Thursday, November 17, 2022

Sunday Gospel Reflection, November 20, 2022: If you are King of the Jews...


What does it mean to be king? 

    In the Second Book of Samuel, David is made king of Israel when the elders of Israel come to him with the request that he unite the people once again. David is one they recognize as having led them into battle; they recognize in him the qualities necessary to a successful king. They are his bone and his flesh, his strength and his vulnerability. It is thanks to David’s conquest of the Jebusites that, in Psalm 122, the people can go rejoicing to the house of the Lord. Jerusalem thus becomes his city and represents the united people of Israel; the temple there is their spiritual heart. David is a temporal king of a specific geographical region; his house will give rise to the King of all Kings, Jesus Christ. '

    And yet… when Jesus is on the cross, the soldiers jeer at him, calling out, If you are King of the Jews, save yourself.
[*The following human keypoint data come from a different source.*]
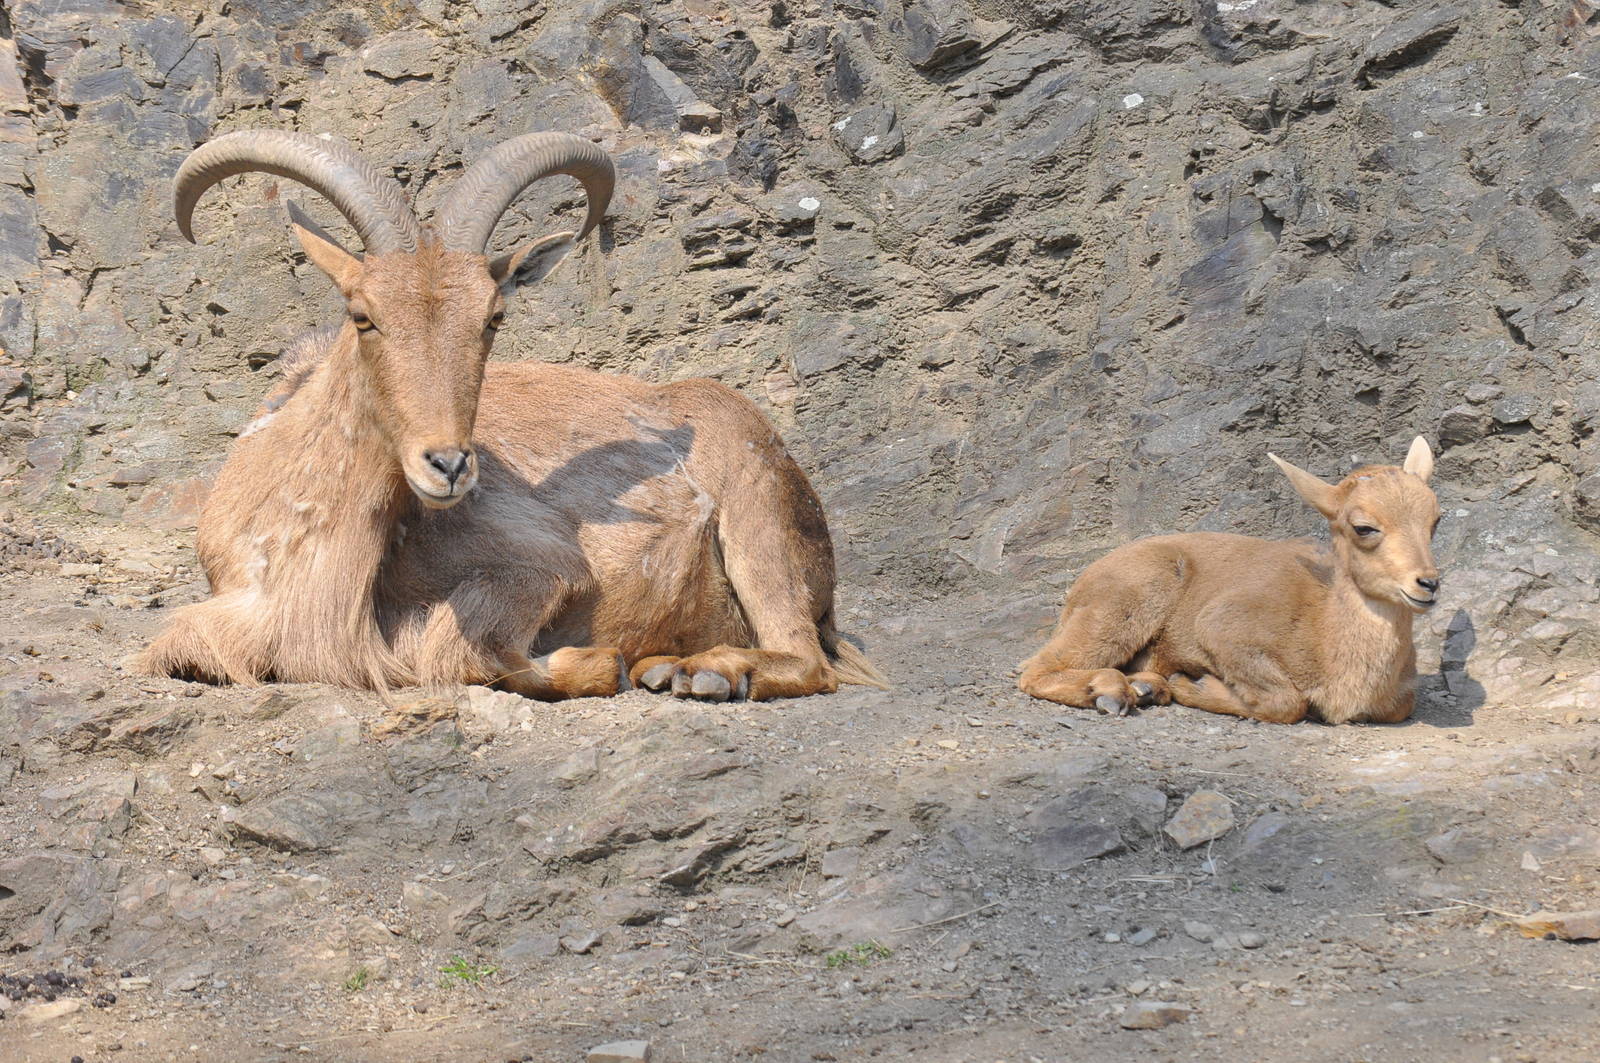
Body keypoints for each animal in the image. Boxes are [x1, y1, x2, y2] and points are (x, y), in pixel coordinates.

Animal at [138, 129, 884, 702]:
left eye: (492, 318)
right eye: (363, 315)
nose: (448, 465)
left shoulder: (541, 564)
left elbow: (460, 652)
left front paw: (597, 662)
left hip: (760, 525)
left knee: (804, 658)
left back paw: (702, 673)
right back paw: (668, 667)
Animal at [1018, 437, 1441, 724]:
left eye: (1435, 520)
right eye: (1364, 527)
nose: (1428, 583)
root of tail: (1081, 585)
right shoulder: (1223, 626)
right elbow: (1286, 702)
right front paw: (1195, 685)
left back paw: (1145, 687)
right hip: (1125, 602)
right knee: (1035, 669)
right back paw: (1112, 691)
In Luke’s Gospel, the cross is Jesus’ moment of coronation, not because he is crowned with a crown of thorns, but by his death and resurrection. The kingdom is present wherever Christ rules, even in our world, but the kingdom in its fullness is beyond this world. The jeering that surrounds Jesus is part of the earthly kingdom, where the human desire is to control, to dominate. But the kingdom of God is not about military power but about loving humility; Jesus is crowned King because of the power of his love, and that kingdom is revealed every time we open our hearts in love to another person. Thanks to Jesus’ death and resurrection, Paul tells the Colossians, we are delivered from the power of darkness and transferred to the kingdom of God’s beloved Son. Our focal point should be Christ, who delivers us from darkness into a kingdom of light. Jesus, the image of the invisible God, the firstborn of all creation, is and must be the King that rules our hearts, that we might join him in death; he is our hope. 

This post is based on Fr. Pat’s Scripture class.